With the money he earned from his work with Edison on the telephone, Watson would found the Fore River Ship and Engine Company a shipbuilding company which he would sell to the Bethlehem Steel Company after World War II. He also wrote and staged numerous plays, drawing chiefly from the works of Charles Dickens.
December 11
Do you ever get bored? I do. A lot! Boredom can be oppressive at times, if you let it. However, there is a bright side to boredom, though at times it can be extremely difficult to find that aspect of it. There is a small, unassuming crater on the Moon that is called the Cannon Crater.

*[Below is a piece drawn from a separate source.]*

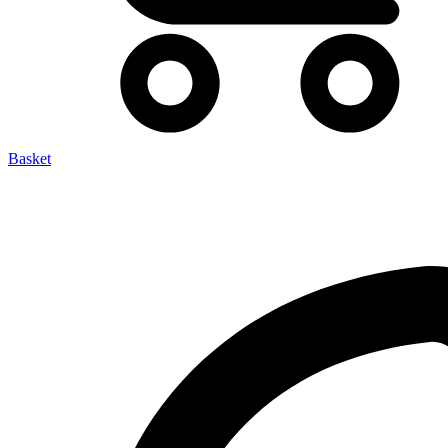
Basket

This crater was named after Annie Jump Cannon who was born on the 11th in 1863 in Dover, Delaware. While attending school at Wellesley College in Massachusetts she caught scarlet fever during one particularly harsh winter. The effects of this illness left Cannon almost completely deaf. Upon graduating in 1884, with a degree in physics, she returned home to Delaware. She found herself adrift socially and personally because she was virtually without hearing, and was older and better educated than the other women she encountered in Dover. She became both bored and restless. In 1893, Cannon wrote to one of her professors at Wellesley, to find out if there were any openings at the school. The result of this letter, written out of sheer boredom, was that Sarah Frances Whiting, a professor of physics and astronomy hired Cannon to be her assistant. The position allowed her to pursue graduate courses and Whiting nudged her into studying spectroscopy and photography. As it developed these were areas for which Annie was particularly well suited. During her career, Annie would discover 300 variable stars, 5 novae and a binary star. In 1925, Oxford University in England awarded her an honorary doctorate, making her the first woman ever accorded such an honor.
December 10
Traffic lights are so common as to be boring. They have always been around and most people do not consider them a big deal. Certainly, I don’t. I had always assumed that these lights started appearing at roughly the same time that cars began appearing – the early 20th century. That wasn’t the case, however. The very first traffic light began operation on the 10th in 1868, when J. P. Knight installed a gas-powered, manually operated, traffic light outside the British Houses of Parliament in London, England.
On January 2, 1869, the traffic light exploded gravely injuring the police constable operating it.
Sunday, December 09, 2007
December 9
Ever since the advent of printing presses with movable type in the 15th century, newspapers have been offered to the reading public. Not newspapers as we know them today. It would be a bit more accurate to say that since the introduction of these presses in the middle of the 1400s papers featuring news have been offered to the literate members of many communities. These were broadsheets with no fixed schedule of publication and circulation was limited for the most part to bulletin boards, walls of taverns and other locations where a sheet of paper could be tacked up. It was inevitable that the idea of publishing a proper newspaper would eventually strike someone. I mean, they had all these words just lying around cluttering things up and somebody had to come up with some way to get rid of at least some of them. On the 9th in 1793, Noah Webster began publication of the American Minerva, the City of New York’s first daily newspaper.
Webster would achieve lasting fame on January 15, 1806 when he published his book “A Compendious Dictionary of the English Language” which remains in print today as Webster’s Unabridged Dictionary.